Work request: Strip out the pictures and transcribe the records that follow exactly.

Provided data:
————————

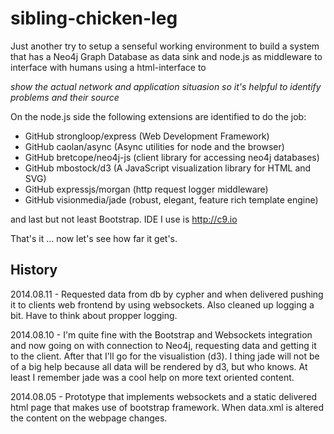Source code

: sibling-chicken-leg
===================

Just another try to setup a senseful working environment to build a system that
has a Neo4j Graph Database as data sink and node.js as middleware to interface
with humans using a html-interface to

*show the actual network and application situasion so
it's helpful to identify problems and their source*
 
On the node.js side the following extensions are identified to do the job:
- GitHub strongloop/express (Web Development Framework)
- GitHub caolan/async (Async utilities for node and the browser)
- GitHub bretcope/neo4j-js (client library for accessing neo4j databases)
- GitHub mbostock/d3 (A JavaScript visualization library for HTML and SVG)
- GitHub expressjs/morgan (http request logger middleware)
- GitHub visionmedia/jade (robust, elegant, feature rich template engine)

and last but not least Bootstrap. IDE I use is http://c9.io

That's it ... now let's see how far it get's.

History
-------
2014.08.11 - Requested data from db by cypher and when delivered pushing it to 
             clients web frontend by using websockets. Also cleaned up logging a
             bit. Have to think about propper logging.

2014.08.10 - I'm quite fine with the Bootstrap and Websockets integration and
             now going on with connection to Neo4j, requesting data and getting
             it to the client. After that I'll go for the visualistion (d3). I
             thing jade will not be of a big help because all data will be 
             rendered by d3, but who knows. At least I remember jade was a cool
             help on more text oriented content.
             
2014.08.05 - Prototype that implements websockets and a static delivered html
             page that makes use of bootstrap framework. When data.xml is 
             altered the content on the webpage changes.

————————

Written solution:
Source code

: sibling-chicken-leg
===================

Just another try to setup a senseful working environment to build a system that
has a Neo4j Graph Database as data sink and node.js as middleware to interface
with humans using a html-interface to

*show the actual network and application situasion so
it's helpful to identify problems and their source*
 
On the node.js side the following extensions are identified to do the job:
- GitHub strongloop/express (Web Development Framework)
- GitHub caolan/async (Async utilities for node and the browser)
- GitHub bretcope/neo4j-js (client library for accessing neo4j databases)
- GitHub mbostock/d3 (A JavaScript visualization library for HTML and SVG)
- GitHub expressjs/morgan (http request logger middleware)
- GitHub visionmedia/jade (robust, elegant, feature rich template engine)

and last but not least Bootstrap. IDE I use is http://c9.io

That's it ... now let's see how far it get's.

History
-------
2014.08.11 - Requested data from db by cypher and when delivered pushing it to 
             clients web frontend by using websockets. Also cleaned up logging a
             bit. Have to think about propper logging.

2014.08.10 - I'm quite fine with the Bootstrap and Websockets integration and
             now going on with connection to Neo4j, requesting data and getting
             it to the client. After that I'll go for the visualistion (d3). I
             thing jade will not be of a big help because all data will be 
             rendered by d3, but who knows. At least I remember jade was a cool
             help on more text oriented content.
             
2014.08.05 - Prototype that implements websockets and a static delivered html
             page that makes use of bootstrap framework. When data.xml is 
             altered the content on the webpage changes.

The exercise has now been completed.